Provided information:
********

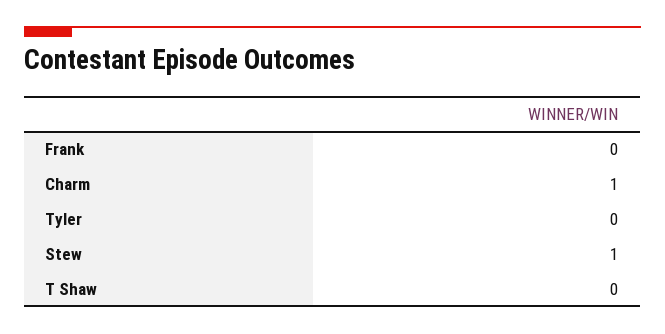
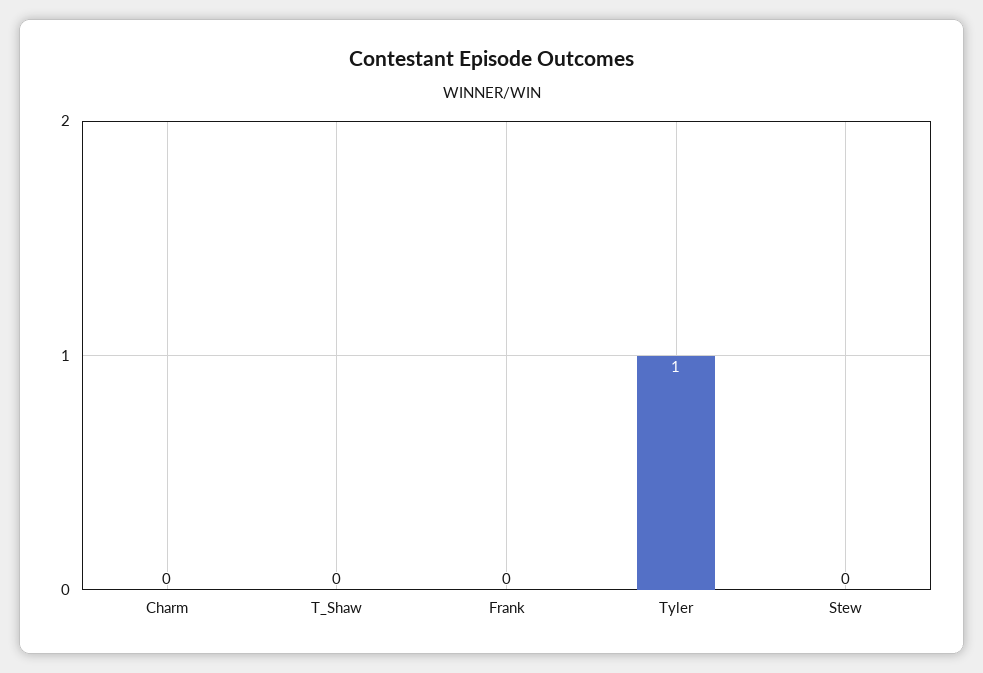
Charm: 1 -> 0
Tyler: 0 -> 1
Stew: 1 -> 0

********

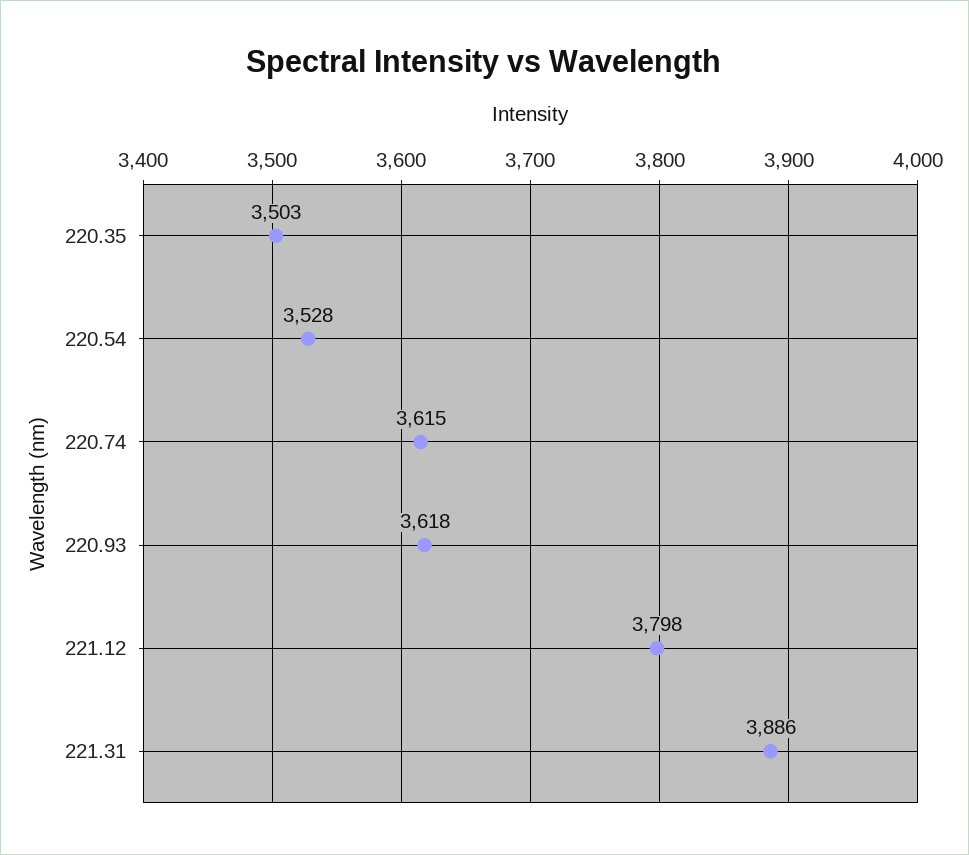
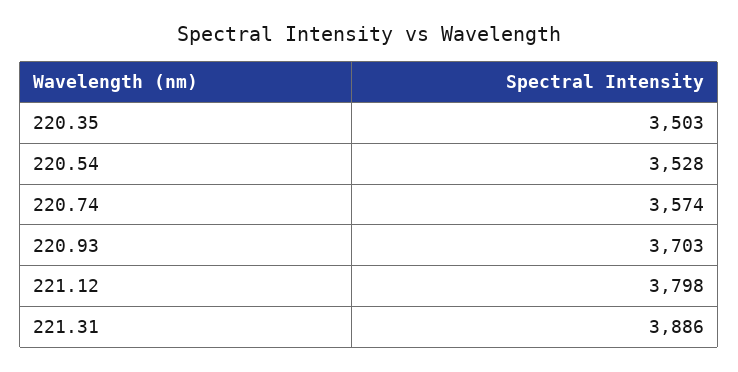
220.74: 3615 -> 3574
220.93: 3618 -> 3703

********

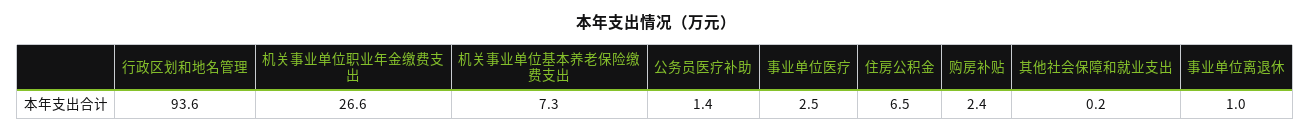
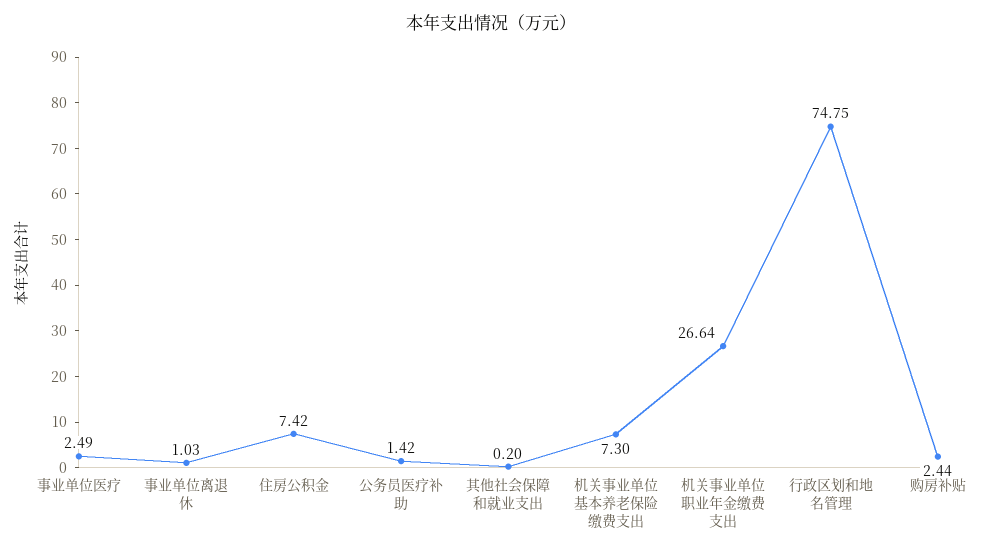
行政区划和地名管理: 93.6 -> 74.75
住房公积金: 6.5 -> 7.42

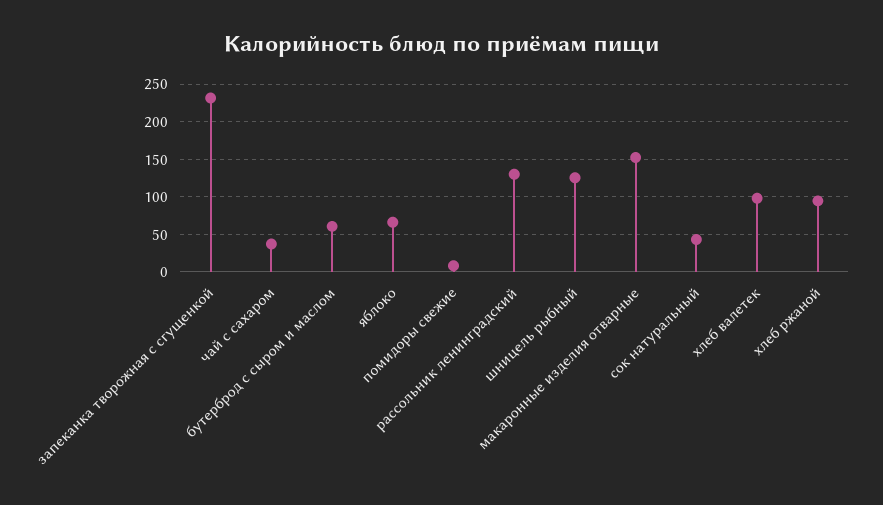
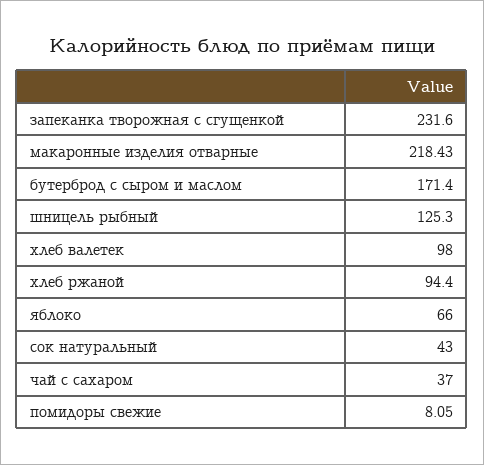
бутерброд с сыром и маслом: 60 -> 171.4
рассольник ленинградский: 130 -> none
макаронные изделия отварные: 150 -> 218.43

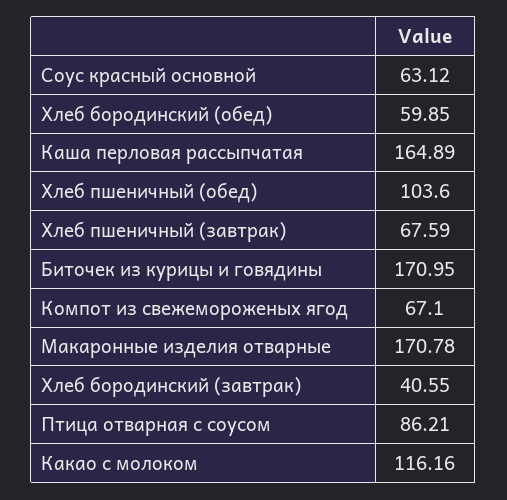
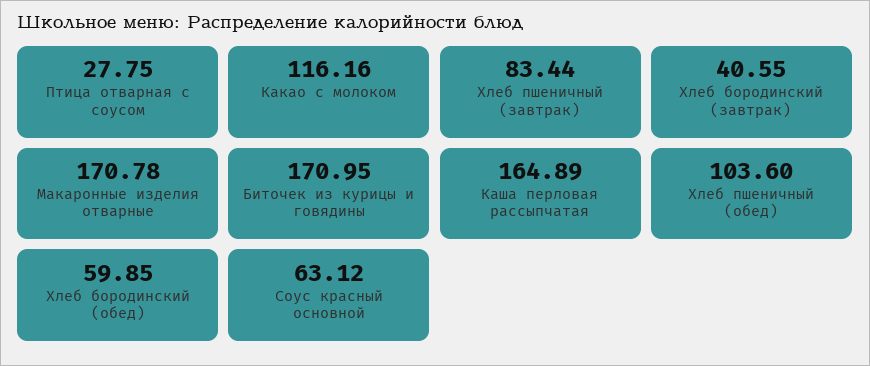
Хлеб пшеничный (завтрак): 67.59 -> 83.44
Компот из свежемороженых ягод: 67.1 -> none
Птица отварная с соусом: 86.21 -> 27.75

********

Your instructions:
Looking at the entries above, can you reproduce exactly the lines from the one that holds "Хлеб пшеничный (завтрак): 67.59 -> 83.44" through the one that holds "Птица отварная с соусом: 86.21 -> 27.75", and only those?

Finished task:
Хлеб пшеничный (завтрак): 67.59 -> 83.44
Компот из свежемороженых ягод: 67.1 -> none
Птица отварная с соусом: 86.21 -> 27.75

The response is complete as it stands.